We can check out the adapter shapes to see if they follow the sharding patterns that we have discussed. To make the implementation more memory efficient, the block-diagonal matrices are not saved in a block-diagonal manner, but the blocks are stacked along the non-rank dimensions.
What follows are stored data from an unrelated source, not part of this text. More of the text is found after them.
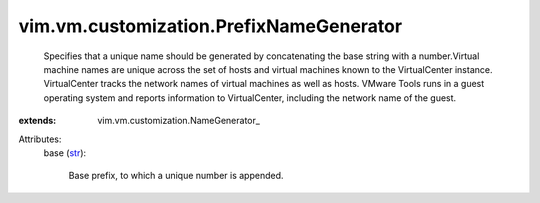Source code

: 
vim.vm.customization.PrefixNameGenerator
========================================
  Specifies that a unique name should be generated by concatenating the base string with a number.Virtual machine names are unique across the set of hosts and virtual machines known to the VirtualCenter instance. VirtualCenter tracks the network names of virtual machines as well as hosts. VMware Tools runs in a guest operating system and reports information to VirtualCenter, including the network name of the guest.
:extends: vim.vm.customization.NameGenerator_

Attributes:
    base (`str <https://docs.python.org/2/library/stdtypes.html>`_):

       Base prefix, to which a unique number is appended.

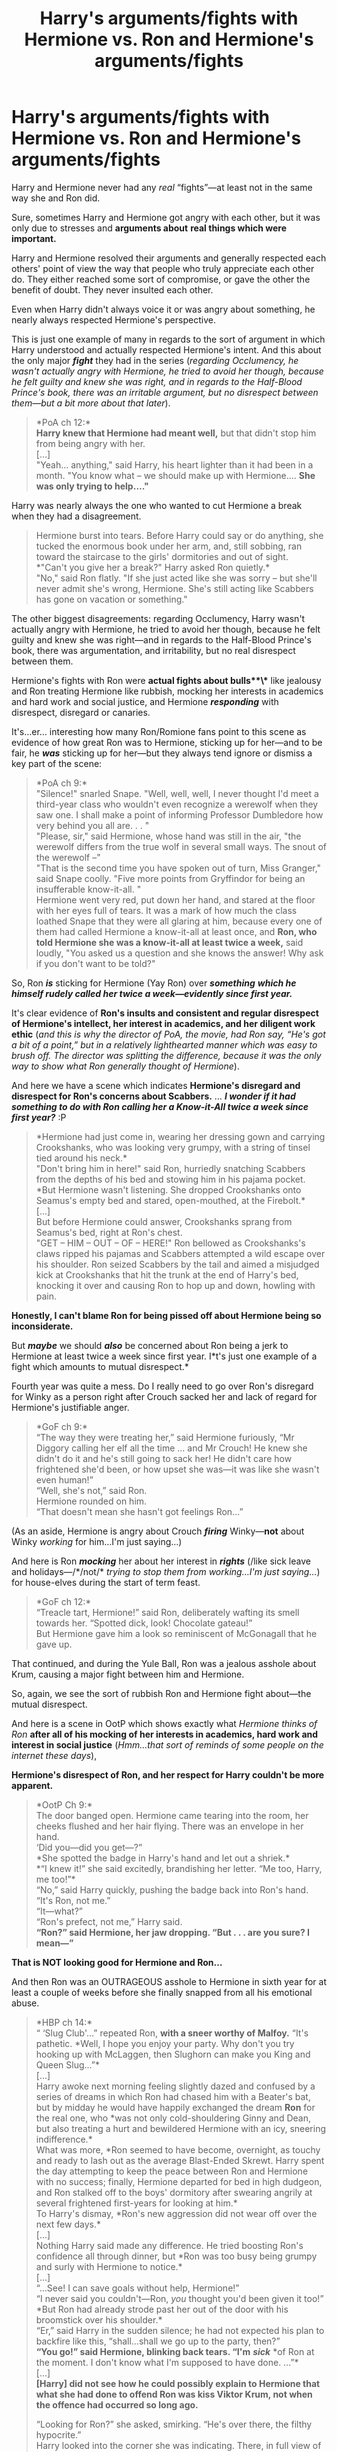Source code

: #+TITLE: Harry's arguments/fights with Hermione vs. Ron and Hermione's arguments/fights

* Harry's arguments/fights with Hermione vs. Ron and Hermione's arguments/fights
:PROPERTIES:
:Score: 1
:DateUnix: 1605993001.0
:DateShort: 2020-Nov-22
:FlairText: Discussion
:END:
Harry and Hermione never had any /real/ “fights”---at least not in the same way she and Ron did.

Sure, sometimes Harry and Hermione got angry with each other, but it was only due to stresses and *arguments about* *real things which were important.*

Harry and Hermione resolved their arguments and generally respected each others' point of view the way that people who truly appreciate each other do. They either reached some sort of compromise, or gave the other the benefit of doubt. They never insulted each other.

Even when Harry didn't always voice it or was angry about something, he nearly always respected Hermione's perspective.

This is just one example of many in regards to the sort of argument in which Harry understood and actually respected Hermione's intent. And this about the only major */fight/* they had in the series (/regarding Occlumency, he wasn't actually angry with Hermione, he tried to avoid her though, because he felt guilty and knew she was right, and in regards to the Half-Blood Prince's book, there was an irritable argument, but no disrespect between them---but a bit more about that later/).

#+begin_quote
  *PoA ch 12:*\\
  *Harry knew that Hermione had meant well,* but that didn't stop him from being angry with her.\\
  [...]\\
  "Yeah... anything," said Harry, his heart lighter than it had been in a month. "You know what -- we should make up with Hermione.... *She was only trying to help...."*
#+end_quote

Harry was nearly always the one who wanted to cut Hermione a break when they had a disagreement.

#+begin_quote
  Hermione burst into tears. Before Harry could say or do anything, she tucked the enormous book under her arm, and, still sobbing, ran toward the staircase to the girls' dormitories and out of sight.\\
  *"Can't you give her a break?" Harry asked Ron quietly.*\\
  "No," said Ron flatly. "If she just acted like she was sorry -- but she'll never admit she's wrong, Hermione. She's still acting like Scabbers has gone on vacation or something."
#+end_quote

The other biggest disagreements: regarding Occlumency, Harry wasn't actually angry with Hermione, he tried to avoid her though, because he felt guilty and knew she was right---and in regards to the Half-Blood Prince's book, there was argumentation, and irritability, but no real disrespect between them.

Hermione's fights with Ron were *actual fights about bulls**\** like jealousy and Ron treating Hermione like rubbish, mocking her interests in academics and hard work and social justice, and Hermione */responding/* with disrespect, disregard or canaries.

It's...er... interesting how many Ron/Romione fans point to this scene as evidence of how great Ron was to Hermione, sticking up for her---and to be fair, he */was/* sticking up for her---but they always tend ignore or dismiss a key part of the scene:

#+begin_quote
  *PoA ch 9:*\\
  "Silence!" snarled Snape. "Well, well, well, I never thought I'd meet a third-year class who wouldn't even recognize a werewolf when they saw one. I shall make a point of informing Professor Dumbledore how very behind you all are. . . "\\
  "Please, sir," said Hermione, whose hand was still in the air, "the werewolf differs from the true wolf in several small ways. The snout of the werewolf --"\\
  "That is the second time you have spoken out of turn, Miss Granger," said Snape coolly. "Five more points from Gryffindor for being an insufferable know-it-all. "\\
  Hermione went very red, put down her hand, and stared at the floor with her eyes full of tears. It was a mark of how much the class loathed Snape that they were all glaring at him, because every one of them had called Hermione a know-it-all at least once, and *Ron, who told Hermione she was a know-it-all at least twice a week,* said loudly, "You asked us a question and she knows the answer! Why ask if you don't want to be told?"
#+end_quote

So, Ron */is/* sticking for Hermione (Yay Ron) over */something/* */which he himself rudely called her twice a week---evidently since first year./*

It's clear evidence of *Ron's insults and consistent and regular disrespect of Hermione's intellect, her interest in academics, and her diligent work ethic* (/and this is why the director of PoA, the movie, had Ron say, “He's got a bit of a point,” but in a relatively lighthearted manner which was easy to brush off. The director was splitting the difference, because it was the only way to show what Ron generally thought of Hermione/).

And here we have a scene which indicates *Hermione's disregard and disrespect for Ron's concerns about Scabbers.* ... */I wonder if it had something to do with Ron calling her a Know-it-All twice a week since first year?/* :P

#+begin_quote
  *Hermione had just come in, wearing her dressing gown and carrying Crookshanks, who was looking very grumpy, with a string of tinsel tied around his neck.*\\
  "Don't bring him in here!" said Ron, hurriedly snatching Scabbers from the depths of his bed and stowing him in his pajama pocket.\\
  *But Hermione wasn't listening. She dropped Crookshanks onto Seamus's empty bed and stared, open-mouthed, at the Firebolt.*\\
  [...]\\
  But before Hermione could answer, Crookshanks sprang from Seamus's bed, right at Ron's chest.\\
  "GET -- HIM -- OUT -- OF -- HERE!" Ron bellowed as Crookshanks's claws ripped his pajamas and Scabbers attempted a wild escape over his shoulder. Ron seized Scabbers by the tail and aimed a misjudged kick at Crookshanks that hit the trunk at the end of Harry's bed, knocking it over and causing Ron to hop up and down, howling with pain.
#+end_quote

*Honestly, I can't blame Ron for being pissed off about Hermione being so inconsiderate.*

But */maybe/* we should */also/* be concerned about Ron being a jerk to Hermione at least twice a week since first year. I*t's just one example of a fight which amounts to mutual disrespect.*

Fourth year was quite a mess. Do I really need to go over Ron's disregard for Winky as a person right after Crouch sacked her and lack of regard for Hermione's justifiable anger.

#+begin_quote
  *GoF ch 9:*\\
  “The way they were treating her,” said Hermione furiously, “Mr Diggory calling her elf all the time ... and Mr Crouch! He knew she didn't do it and he's still going to sack her! He didn't care how frightened she'd been, or how upset she was---it was like she wasn't even human!”\\
  “Well, she's not,” said Ron.\\
  Hermione rounded on him.\\
  “That doesn't mean she hasn't got feelings Ron...”
#+end_quote

(As an aside, Hermione is angry about Crouch */firing/* Winky---*not* about Winky /working/ for him...I'm just saying...)

And here is Ron */mocking/* her about her interest in */rights/* (/like sick leave and holidays---/*/not/* /trying to stop them from working...I'm just saying.../) for house-elves during the start of term feast.

#+begin_quote
  *GoF ch 12:*\\
  “Treacle tart, Hermione!” said Ron, deliberately wafting its smell towards her. “Spotted dick, look! Chocolate gateau!”\\
  But Hermione gave him a look so reminiscent of McGonagall that he gave up.
#+end_quote

That continued, and during the Yule Ball, Ron was a jealous asshole about Krum, causing a major fight between him and Hermione.

So, again, we see the sort of rubbish Ron and Hermione fight about---the mutual disrespect.

And here is a scene in OotP which shows exactly what /Hermione thinks of Ron/ *after all of his mocking of her interests in academics, hard work and interest in social justice* (/Hmm...that sort of reminds of some people on the internet these days/),

*Hermione's disrespect of Ron, and her respect for Harry couldn't be more apparent.*

#+begin_quote
  *OotP Ch 9:*\\
  The door banged open. Hermione came tearing into the room, her cheeks flushed and her hair flying. There was an envelope in her hand.\\
  ‘Did you---did you get---?”\\
  *She spotted the badge in Harry's hand and let out a shriek.*\\
  *“I knew it!” she said excitedly, brandishing her letter. “Me too, Harry, me too!”*\\
  “No,” said Harry quickly, pushing the badge back into Ron's hand. “It's Ron, not me.”\\
  “It---what?”\\
  “Ron's prefect, not me,” Harry said.\\
  *“Ron?” said Hermione, her jaw dropping. “But . . . are you sure? I mean---”*
#+end_quote

*That is NOT looking good for Hermione and Ron...*

And then Ron was an OUTRAGEOUS asshole to Hermione in sixth year for at least a couple of weeks before she finally snapped from all his emotional abuse.

#+begin_quote
  *HBP ch 14:*\\
  “ ‘Slug Club'...” repeated Ron, *with a sneer worthy of Malfoy.* “It's pathetic. *Well, I hope you enjoy your party. Why don't you try hooking up with McLaggen, then Slughorn can make you King and Queen Slug...”*\\
  [...]\\
  Harry awoke next morning feeling slightly dazed and confused by a series of dreams in which Ron had chased him with a Beater's bat, but by midday he would have happily exchanged the dream *Ron* for the real one, who *was not only cold-shouldering Ginny and Dean, but also treating a hurt and bewildered Hermione with an icy, sneering indifference.*\\
  What was more, *Ron seemed to have become, overnight, as touchy and ready to lash out as the average Blast-Ended Skrewt. Harry spent the day attempting to keep the peace between Ron and Hermione with no success; finally, Hermione departed for bed in high dudgeon, and Ron stalked off to the boys' dormitory after swearing angrily at several frightened first-years for looking at him.*\\
  To Harry's dismay, *Ron's new aggression did not wear off over the next few days.*\\
  [...]\\
  Nothing Harry said made any difference. He tried boosting Ron's confidence all through dinner, but *Ron was too busy being grumpy and surly with Hermione to notice.*\\
  [...]\\
  “...See! I can save goals without help, Hermione!”\\
  “I never said you couldn't---Ron, /you/ thought you'd been given it too!”\\
  *But Ron had already strode past her out of the door with his broomstick over his shoulder.*\\
  “Er,” said Harry in the sudden silence; he had not expected his plan to backfire like this, “shall...shall we go up to the party, then?”\\
  *“You go!” said Hermione, blinking back tears. “I'm* */sick/* *of Ron at the moment. I don't know what I'm supposed to have done. ...”*\\
  [...]\\
  *[Harry] did not see how he could possibly explain to Hermione that what she had done to offend Ron was kiss Viktor Krum, not when the offence had occurred so long ago.*

  “Looking for Ron?” she asked, smirking. “He's over there, the filthy hypocrite.”\\
  Harry looked into the corner she was indicating. There, in full view of the whole room, stood Ron wrapped so closely around Lavender Brown it was hard to tell whose hands were whose.
#+end_quote

And */that/* was just the cherry on top of the s***cake Ron had been serving Hermione for a couple of weeks---after Hermione had invited him to Slughorn's party. *It was the final straw which made her snap.*

#+begin_quote
  *“Oppugno!” came a shriek from the doorway.*
#+end_quote

Sooooo........That's the kind of bulls*** Ron and Hermione fought about over the years. Ron disrespecting Hermione---then, in return, Hermione disrespected Ron right back.

- Harry and Hermione argued about things like a Firebolt which might kill him---*and he knew she meant well.*
- Hermione tried to impress on him the importance of Occlumency---*he knew she was right and felt guilty about it.*
- Hermione got angry with Harry over the Half-Blood Prince's book---some of it not entirely fair, and some of it perfectly legitimate. Harry actually didn't get too fussed about her irritation with him---*he knew she meant well and was mostly just looking out for him.*

Those are the kinds of things that Harry and Hermione argued about and got angry about---all of which Harry more or less respected her for...

The arguments over Draco being a Death Eater was Hermione and Ron */both/* not really believing Harry---so that doesn't count.

Which was ridiculous. I don't even consider that legit. Hermione and Ron were */both/* totally OoC in that instance.

*So, as I said at the beginning, Harry and Hermione's arguments are qualitatively different than Ron and Hermione's fights.*

- *Harry and Hermione don't insult or disrespect each other.*
- *Ron insults Hermione, and they both disrespect each other.*


** [[https://old.reddit.com/r/HPfanfiction/comments/jy7x8v/why_i_ship_hermione_with_harry/gd1av2u/?context=3]]

Um....sorry for upsetting you so much you had to make a brand new thread to prove me wrong I guess ?
:PROPERTIES:
:Author: Bleepbloopbotz2
:Score: 17
:DateUnix: 1605993193.0
:DateShort: 2020-Nov-22
:END:

*** OP did this to me too yesterday while trying to argue that Montague was a poor innocent victim of the evil Weasley twins.
:PROPERTIES:
:Author: TheLetterJ0
:Score: 20
:DateUnix: 1605994908.0
:DateShort: 2020-Nov-22
:END:

**** What exactly did I do to you? Because we had our debate, it ended. I decided to make another post on the issue. So where exactly is the problem?
:PROPERTIES:
:Score: -3
:DateUnix: 1605995950.0
:DateShort: 2020-Nov-22
:END:

***** Because it really doesn't look good when your response to being proven wrong is to just make the same arguments again somewhere else.
:PROPERTIES:
:Author: TheLetterJ0
:Score: 17
:DateUnix: 1605997555.0
:DateShort: 2020-Nov-22
:END:

****** Lol. How were the two threads the same argument. The first thread was about consequences. Since the debate mainly revolved around Fred and George instead of the subject matter, I made another thread specifically on Fred and George to hear the subreddit's thoughts.
:PROPERTIES:
:Score: -4
:DateUnix: 1605997940.0
:DateShort: 2020-Nov-22
:END:

******* The first one evolved into where the second one started. There was a clear connection between them.

And "I wanted to hear the subreddit's thoughts" sounds like code for "I lost the debate but want people to tell me I was right."
:PROPERTIES:
:Author: TheLetterJ0
:Score: 10
:DateUnix: 1605999473.0
:DateShort: 2020-Nov-22
:END:

******** The first thread talked about something different, then the 2nd one talked about another. So how are they the same?

And you seem to be concerned about public opinion love. If you love people agreeing with everything you say, that's you. Personally I post to have debates on HP issues.
:PROPERTIES:
:Score: 2
:DateUnix: 1606028884.0
:DateShort: 2020-Nov-22
:END:

********* They were similar enough that I was able to use the same comment to reply to both.

I don't particularly care about people agreeing with me. I was just trying to explain why your actions don't make you look great.
:PROPERTIES:
:Author: TheLetterJ0
:Score: 5
:DateUnix: 1606153838.0
:DateShort: 2020-Nov-23
:END:


** Dude I am a fellow Harmony shipper but you have posted two threats in a single day about why Harry and Hermione should be together in a shipping neutral sub. We have [[/r/HPharmony][r/HPharmony]] for this.
:PROPERTIES:
:Score: 7
:DateUnix: 1606001652.0
:DateShort: 2020-Nov-22
:END:


** [[/u/I_love_DPs][u/I_love_DPs]]
:PROPERTIES:
:Score: -7
:DateUnix: 1605993108.0
:DateShort: 2020-Nov-22
:END:

*** This is really pathetic
:PROPERTIES:
:Author: Bleepbloopbotz2
:Score: 17
:DateUnix: 1605994537.0
:DateShort: 2020-Nov-22
:END:

**** You lost the plot mate. This post is from my account on Quora, in which I answered a question similar to the title of this post.

I just copied it in order to use it as a reply to /I_love_DPs comment on my previous thread.

This has nothing to do with you love, that's why you didn't see me reply on the first rude comment you made here.
:PROPERTIES:
:Score: -6
:DateUnix: 1605994782.0
:DateShort: 2020-Nov-22
:END:

***** Then why make an alternate post and not just make this a direct reply to that user in the original post ?

Seems like you're trying to shame them for disagreeing with you
:PROPERTIES:
:Author: Bleepbloopbotz2
:Score: 17
:DateUnix: 1605994945.0
:DateShort: 2020-Nov-22
:END:

****** Thanks for taking my side but I think OP is shaming themselves at most. I am quite proud of my comments/posts.
:PROPERTIES:
:Author: I_love_DPs
:Score: 6
:DateUnix: 1606021546.0
:DateShort: 2020-Nov-22
:END:

******* Here's my response to the comment you made. I noted that you downvoted instead of replying.
:PROPERTIES:
:Score: 1
:DateUnix: 1606028953.0
:DateShort: 2020-Nov-22
:END:

******** How do you know I downvoted? Reddit doesn't show that. I had just woken up.

But, yes, to confirm... I did downvote your comment leading to my personal page because I found that in bad taste. I did not downvote anything else since I don't care who you ship. If you write a good fic I'll read it regardless of what relationships you make in it.
:PROPERTIES:
:Author: I_love_DPs
:Score: 9
:DateUnix: 1606029333.0
:DateShort: 2020-Nov-22
:END:


****** It exceeded the text limit that's allowed on comments.

If this post was aimed at our previous conversation, I would've tagged you like I tagged /I_love_DPs
:PROPERTIES:
:Score: -2
:DateUnix: 1605995306.0
:DateShort: 2020-Nov-22
:END:

******* Then separate it into a couple different comments.
:PROPERTIES:
:Author: Bleepbloopbotz2
:Score: 12
:DateUnix: 1605995348.0
:DateShort: 2020-Nov-22
:END:


******* That doesn't explain why you also posted it in [[/r/harrypotter][r/harrypotter]].
:PROPERTIES:
:Author: TheLetterJ0
:Score: 11
:DateUnix: 1605995880.0
:DateShort: 2020-Nov-22
:END:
For example, if a layer is column sharded, such as the q-proj in Llama, then the LoRA-B factor is block-diagonal. Assume that the q-proj has layer weights (out_features, in_features), then LoRA-A will have shape (rank, in_features), and LoRA-B will have shape (out_features, rank / TP), which corresponds to TP blocks of shape (out_features/TP, rank/TP) each. This can be checked by investigating the weight shapes:

python
shape_base = list(peft_model.state_dict()['base_model.model.model.layers.0.self_attn.v_proj.base_layer.weight'].shape)
shape_a = list(peft_model.state_dict()['base_model.model.model.layers.0.self_attn.v_proj.lora_A.default.weight'].shape)
shape_b = list(peft_model.state_dict()['base_model.model.model.layers.0.self_attn.v_proj.lora_B.default.weight'].shape)
print(f"Base layer has shape:    [{shape_base[0]}, {shape_base[1]}]\nLoRA-A (vanilla):        [{shape_a[0]},  {shape_a[1]}]\nLoRA-B (block-diagonal): [{shape_b[0]}, {shape_b[1]}   ]")

Matching the rank

Assuming we want to achieve the same performance of a LoRA adapter of a given rank, at which rank would we have to train BD-LoRA? We can find this out by matching the number of trainable parameters. A simple iteration over the ranks of the BD-LoRA adapter is sufficient to do that:

python
def rank_to_params(r: int, bd_lora: bool, nblocks: int):
    model = AutoModelForCausalLM.from_pretrained(model_name)
    if bd_lora:
        config = LoraConfig(
            r=r,
            target_modules=target_modules,
            use_bdlora=bdlora_config,
            lora_bias=False
        )
    else:
        config = LoraConfig(
            r=r,
            # If you use a model different from Llama, change the settings below
            target_modules=target_modules,
            lora_bias=False
        )


    peft_model = get_peft_model(model, config)
    return peft_model.get_nb_trainable_parameters()[0]

r_orig = 64
r = r_orig
lora_nparams = rank_to_params(r, False, nblocks)
bdlora_nparams = 0
while bdlora_nparams < lora_nparams:
    r += nblocks
    bdlora_nparams = rank_to_params(r, True, nblocks)
# subtract nblocks again to be just under the parameter count of vanilla LoRA, following the original papers methodology
print(f"BD-LoRA rank to match vanilla LoRA performance at rank {r_orig}: {r-nblocks} at {lora_nparams} vanilla LoRA params and {rank_to_params(r-nblocks, True, nblocks)} BD-LoRA params.")

Integration with vLLM

Currently, vLLM has an experimental PR that allows you to use it with BD-LoRA. Clone the github repository and check out the commit of the pull request at https://github.com/vllm-project/vllm/pull/28136#. Then, install vLLM following the usual instructions: https://docs.vllm.ai/en/stable/getting_started/installation/. We assume that you have a hardware setup with at least 2 available GPUs.

We have included a script that starts a vLLM server with two BD-LoRA modules at vllm_server.bash (you might have to kill this jupyter server beforehand, as it is likely already using your GPU resources). Once the server has started, you can query it via python3 chat.py "Please write your message here." --target lora1.